Dear Rabbi Menachem Bluming: I have a dark secret… I have an anger problem. And I never knew it until I became a parent. Because the only people I take my anger out on are my own kids. I never had a temper before, but sometimes when my children misbehave and I am at my limit I just explode and lose control. I don’t like myself at those moments and know it is wrong. And yet I haven’t been able to control it. Any pointers on how to not lose it with my kids?
Your dark secret is the dark secret of every parent. We all have our weak moments, when a combination of lack of sleep, pressures of life and our imperfect hearts conspire to make us lose it. And who are the poor victims of our fury? Those we love the most, our children.
If it is happening frequently or if you are really harming your kids, you need urgent professional help. But if you are overall loving and good to your kids, just now and then you snap, then you are human. That doesn’t excuse your behavior, it just means you need to work on yourself like everybody does.
Here are some wise words the Rebbe offered to a father who held the same dark secret.
The Rebbe asked, “If your neighbor dropped off their kids to your house to look after while they went out, and during that time the neighbor’s kids misbehaved, would you lose your temper with them?”

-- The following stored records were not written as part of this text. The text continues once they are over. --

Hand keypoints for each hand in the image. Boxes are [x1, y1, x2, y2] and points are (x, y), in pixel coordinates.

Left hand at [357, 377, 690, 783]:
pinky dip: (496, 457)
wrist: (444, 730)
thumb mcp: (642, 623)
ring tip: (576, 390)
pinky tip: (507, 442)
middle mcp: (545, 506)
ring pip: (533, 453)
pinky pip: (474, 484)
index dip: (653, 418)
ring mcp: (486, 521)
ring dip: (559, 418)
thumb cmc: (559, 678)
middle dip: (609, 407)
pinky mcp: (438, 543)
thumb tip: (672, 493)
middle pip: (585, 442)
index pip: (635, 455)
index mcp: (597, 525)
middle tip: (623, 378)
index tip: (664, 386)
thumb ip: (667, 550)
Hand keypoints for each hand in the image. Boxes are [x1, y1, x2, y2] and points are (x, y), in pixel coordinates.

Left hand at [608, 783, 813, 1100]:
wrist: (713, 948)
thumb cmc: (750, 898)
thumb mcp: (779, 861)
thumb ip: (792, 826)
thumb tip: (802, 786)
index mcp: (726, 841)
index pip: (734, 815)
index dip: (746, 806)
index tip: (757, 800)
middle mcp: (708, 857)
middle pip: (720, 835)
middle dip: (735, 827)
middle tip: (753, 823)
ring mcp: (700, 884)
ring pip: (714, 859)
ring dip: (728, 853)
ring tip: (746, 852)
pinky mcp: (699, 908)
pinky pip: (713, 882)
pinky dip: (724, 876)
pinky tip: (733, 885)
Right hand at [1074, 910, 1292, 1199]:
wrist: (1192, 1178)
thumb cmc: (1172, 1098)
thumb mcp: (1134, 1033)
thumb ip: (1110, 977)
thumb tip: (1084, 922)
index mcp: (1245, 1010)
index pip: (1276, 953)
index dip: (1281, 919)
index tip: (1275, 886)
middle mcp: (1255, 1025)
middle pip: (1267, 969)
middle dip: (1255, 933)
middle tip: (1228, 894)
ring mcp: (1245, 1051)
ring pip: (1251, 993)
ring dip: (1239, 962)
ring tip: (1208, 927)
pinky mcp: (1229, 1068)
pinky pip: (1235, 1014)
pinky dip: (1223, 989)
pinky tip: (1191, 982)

The father had to admit that no, when it is someone else’s kids misbehaving, we don’t allow ourselves to lose control, because they are not our kids. How could we face our neighbor when they return to pick up their kids, only to find them crying and hurt? We don’t feel free to lose ourselves when the kids aren’t ours.
“Well,” continued the Rebbe, “your children are not yours either. They are G-d’s children. He has entrusted them with you for a while to take care of. And you are answerable to G-d for how you treat them.”
This simple but profound insight redefines the parents’ role. Children are not our property; they do not belong to us. They belong to G-d, and we have been honored with the heavy responsibility of caring for them in their young years and guiding them for their future. If we’d be embarrassed to return our neighbor’s children having hurt them, then how much more should we recoil from the thought of hurting G-d’s children.